Filter the records below for the word "Сливки". Keep each line that has it.

═══ Excerpted data ═══

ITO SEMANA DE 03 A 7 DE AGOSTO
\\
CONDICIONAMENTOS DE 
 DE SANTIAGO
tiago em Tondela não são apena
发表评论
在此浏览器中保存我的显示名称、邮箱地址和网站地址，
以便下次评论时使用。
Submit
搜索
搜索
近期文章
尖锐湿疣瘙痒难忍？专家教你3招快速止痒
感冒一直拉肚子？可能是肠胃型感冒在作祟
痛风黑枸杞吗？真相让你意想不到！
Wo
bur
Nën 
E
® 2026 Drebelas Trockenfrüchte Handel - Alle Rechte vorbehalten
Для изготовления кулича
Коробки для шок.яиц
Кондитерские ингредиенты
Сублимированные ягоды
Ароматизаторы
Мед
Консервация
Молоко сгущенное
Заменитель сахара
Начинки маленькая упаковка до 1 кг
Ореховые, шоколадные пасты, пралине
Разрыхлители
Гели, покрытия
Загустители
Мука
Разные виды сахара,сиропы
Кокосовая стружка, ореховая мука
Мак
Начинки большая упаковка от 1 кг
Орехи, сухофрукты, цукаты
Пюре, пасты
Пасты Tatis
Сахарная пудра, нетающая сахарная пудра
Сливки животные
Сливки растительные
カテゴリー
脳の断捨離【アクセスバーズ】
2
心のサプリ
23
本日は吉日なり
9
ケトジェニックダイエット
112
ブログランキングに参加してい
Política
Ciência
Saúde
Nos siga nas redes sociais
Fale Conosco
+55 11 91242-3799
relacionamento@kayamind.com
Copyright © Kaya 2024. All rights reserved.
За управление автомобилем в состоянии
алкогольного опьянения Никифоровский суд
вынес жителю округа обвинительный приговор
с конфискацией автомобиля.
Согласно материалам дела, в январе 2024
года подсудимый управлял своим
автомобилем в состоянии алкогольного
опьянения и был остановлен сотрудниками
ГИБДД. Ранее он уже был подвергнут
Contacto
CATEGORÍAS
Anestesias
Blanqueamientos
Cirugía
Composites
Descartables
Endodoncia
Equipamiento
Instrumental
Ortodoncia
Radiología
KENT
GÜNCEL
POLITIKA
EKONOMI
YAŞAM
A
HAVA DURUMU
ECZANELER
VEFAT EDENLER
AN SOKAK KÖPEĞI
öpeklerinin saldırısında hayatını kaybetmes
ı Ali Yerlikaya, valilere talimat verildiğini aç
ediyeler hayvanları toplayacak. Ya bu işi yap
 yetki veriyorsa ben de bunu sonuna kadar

═══

> _Task response_
Сливки животные
Сливки растительные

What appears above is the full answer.